Advice must often be given upon data alone, without inspection of the mine. Most mining data present internal evidence as to credibility. The untrustworthy and inexperienced betray themselves in their every written production. Assuming the reliability of data, the methods already discussed for weighing the ultimate value of the property can be applied. It would be possible to cite hundreds of examples of valuation based upon second-hand data. Three will, however, sufficiently illustrate. First, the R mine at Johannesburg. With the regularity of this deposit, the development done, and a study of the workings on the neighboring mines and in deeper ground, it is a not unfair assumption that the reefs will maintain size and value throughout the area. The management is sound, and all the data are given in the best manner. The life of the mine is estimated at six years, with some probabilities of further ore from low-grade sections. The annual earnings available for dividends are at the rate of about £450,000 per annum. The capital is £440,000 in £1 shares. By reference to the table on page 46 it will be seen that the present value of £450,000 spread over six years to return capital at the end of that period, and give 7% dividends in the meantime, is 4.53 x £450,000 = £2,036,500 ÷ 440,000 = £4 12s. 7d. per share. So that this mine, on the assumption of continuity of values, will pay about 7% and return the price. Seven per cent is, however, not deemed an adequate return for the risks of labor troubles, faults, dykes, or poor patches. On a 9% basis, the mine is worth about £4 4s. per share.

Second, the G mine in Nevada. It has a capital of $10,000,000 in $1 shares, standing in the market at 50 cents each. The reserves are 250,000 tons, yielding a profit for yearly division of $7 per ton. It has an annual capacity of about 100,000 tons, or $700,000 net profit, equal to 14% on the market value. In order to repay the capital value of $5,000,000 and 8% per annum, it will need a life of (Table III) 13 years, of which 2-1/2 are visible.
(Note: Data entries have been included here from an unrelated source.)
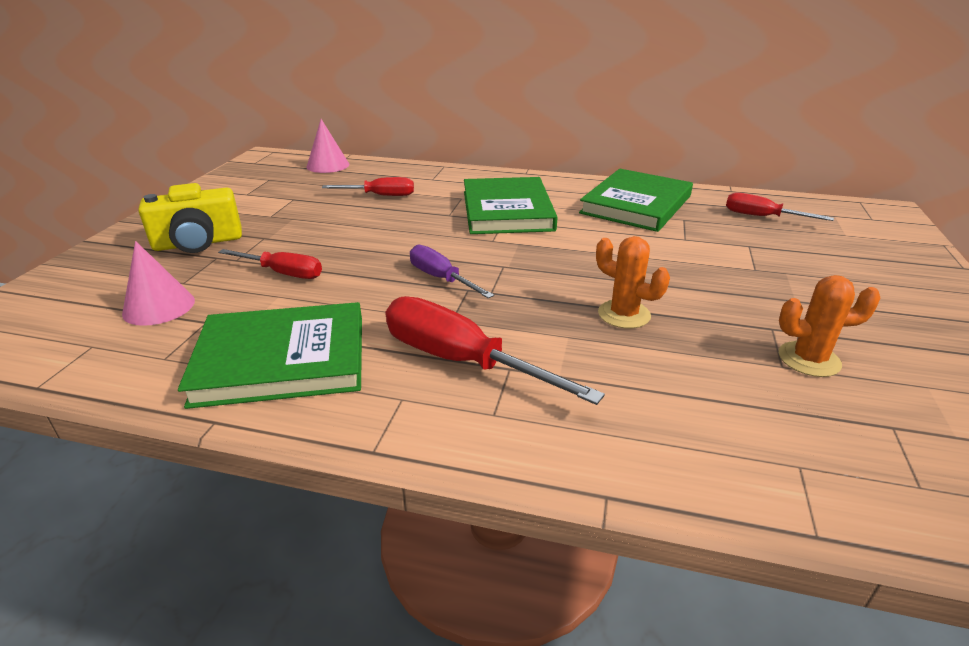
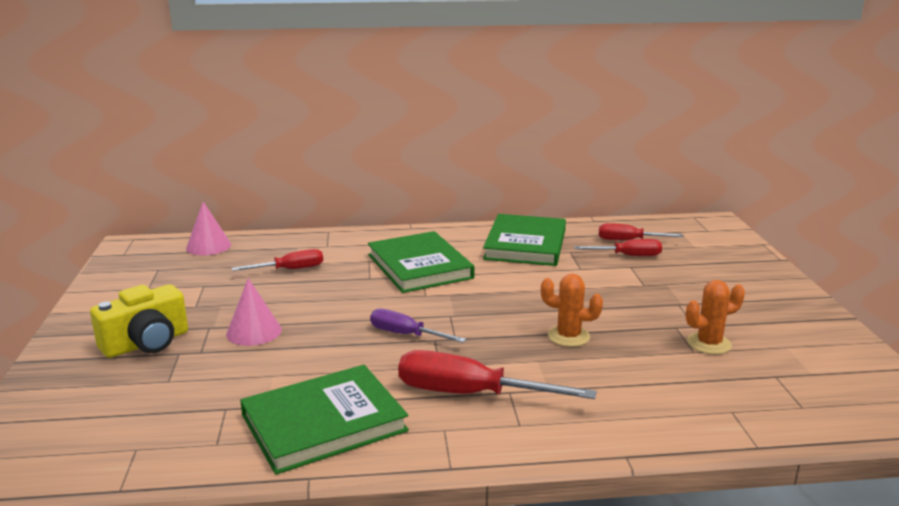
camera: 20 degrees left, 10 degrees down
pink cone [122,241,195,326] -> pink cone moved to [226,278,282,346]
red screwdriver [218,249,322,279] -> red screwdriver moved to [574,239,662,256]

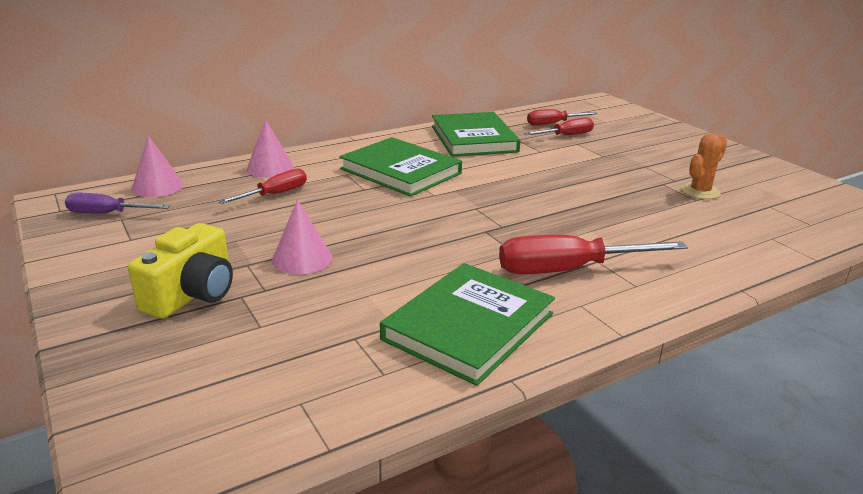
camera: 25 degrees left, 5 degrees up
purple screwdriver [370,309,466,343] -> purple screwdriver moved to [65,193,170,214]
orange cactus [541,274,603,347] -> none
none -> pink cone [247,119,294,178]

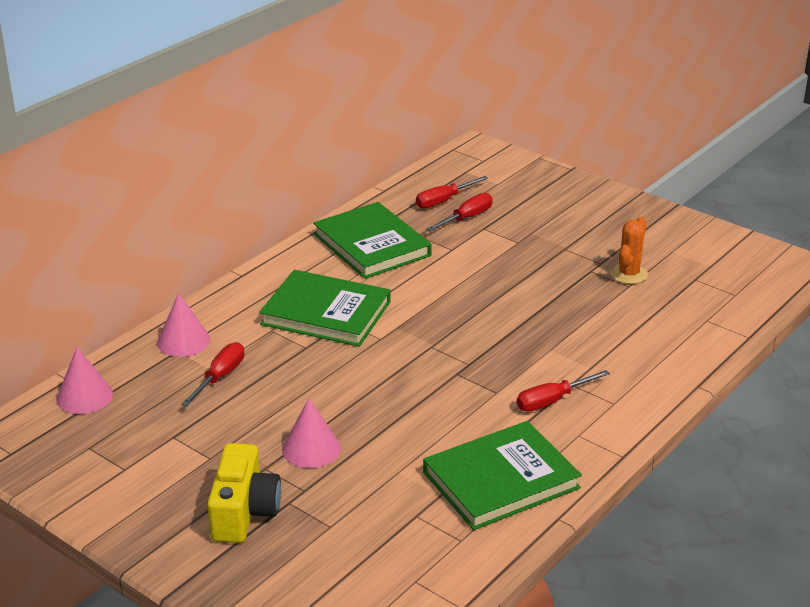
camera: 20 degrees left, 5 degrees up
purple screwdriver [65,193,170,214] -> none
green book [380,263,555,386] -> green book turned 45 degrees clockwise [423,421,582,530]
red screwdriver [499,235,688,274] -> red screwdriver [517,370,610,411], size x0.61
The size of the ore-bodies indicates a yield of about 1,100 tons per foot of depth. At an exhaustion rate of 100,000 tons per annum, the mine would need to extend to a depth of over a thousand feet below the present bottom. There is always a possibility of finding parallel bodies or larger volumes in depth, but it would be a sanguine engineer indeed who would recommend the stock, even though it pays an apparent 14%.
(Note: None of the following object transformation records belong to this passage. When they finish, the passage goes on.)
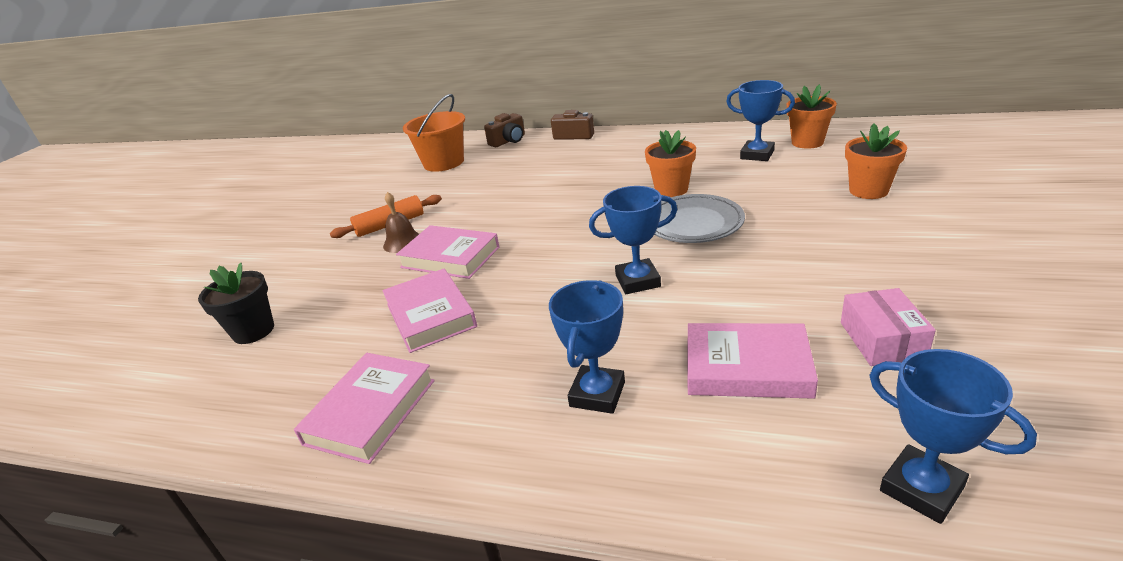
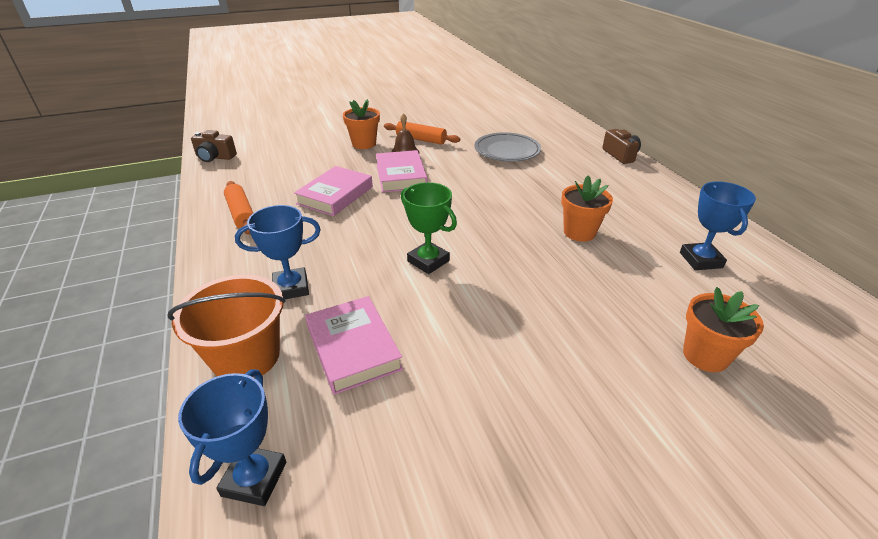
camera: 50 degrees right, 5 degrees up
black flower pot [198,262,274,344] -> none
pink book [294,353,435,464] -> orange rolling pin [224,181,253,235]
orange bucket [403,94,465,172] -> orange bucket moved to [168,275,286,378]
brown camera [484,113,525,147] -> brown camera moved to [191,130,237,162]
blue trophy [589,186,677,294] -> green trophy [401,182,457,274]
grey plate [654,194,745,243] -> grey plate moved to [475,132,541,162]
orange flower pot [787,84,837,149] -> orange flower pot moved to [343,99,380,149]
pink box [841,288,936,366] -> none

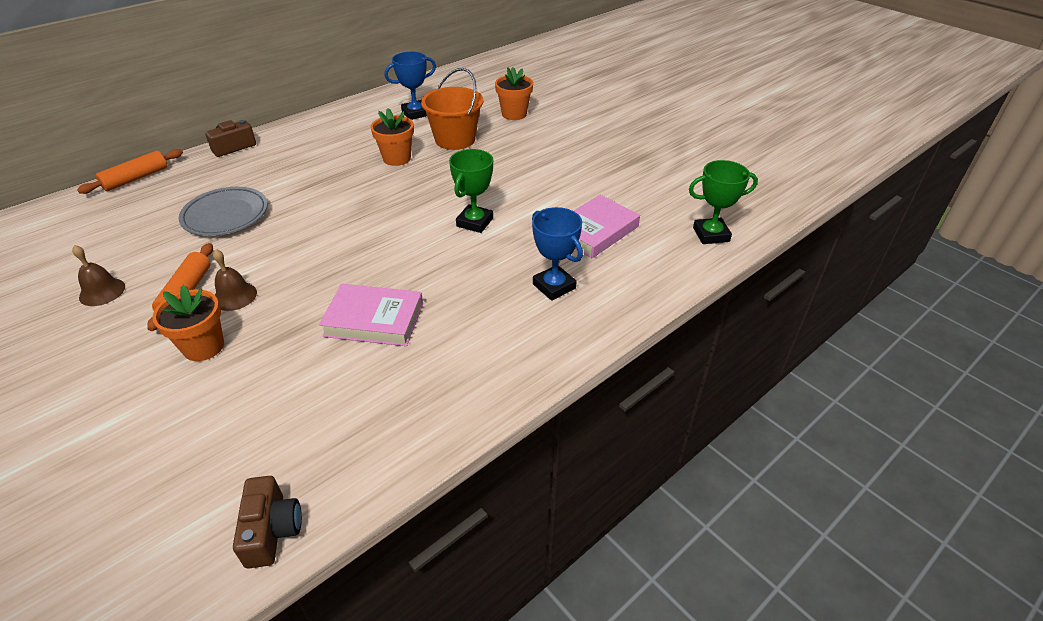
camera: 110 degrees left, 5 degrees up
orange bucket [168,275,286,378] -> orange bucket moved to [421,68,484,150]
blue trophy [178,369,286,506] -> green trophy [689,160,758,244]
orange rolling pin [224,181,253,235] -> orange rolling pin moved to [77,149,183,194]
pink book [376,150,427,193] -> none
none -> brown bell [72,245,125,306]

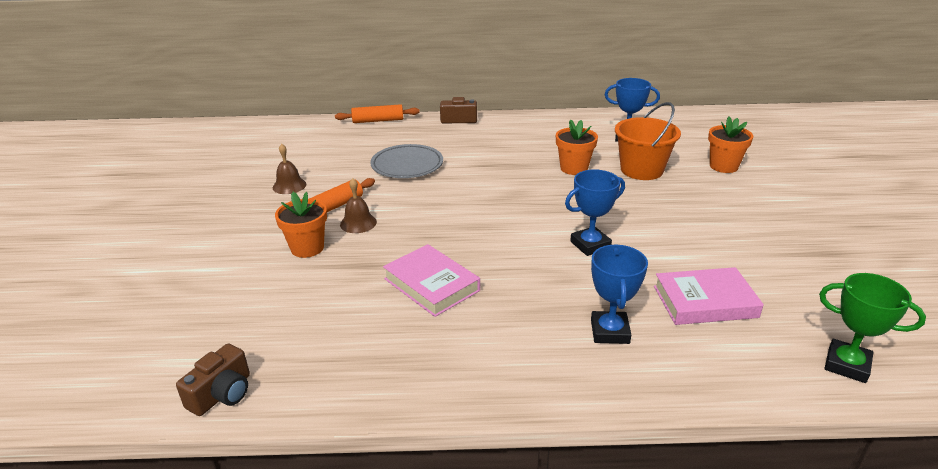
camera: 40 degrees right, 10 degrees down
green trophy [449,149,493,233] -> blue trophy [565,169,625,256]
Third, the B mine, with a capital of $10,000,000 in 2,000,000 shares of $5 each. The promoters state that the mine is in the slopes of the Andes in Peru; that there are 6,000,000 tons of "ore blocked out"; that two assays by the assayers of the Bank of England average 9% copper; that the copper can be produced at five cents per pound; that there is thus a profit of $10,000,000 in sight. The evidences are wholly incompetent. It is a gamble on statements of persons who have not the remotest idea of sound mining.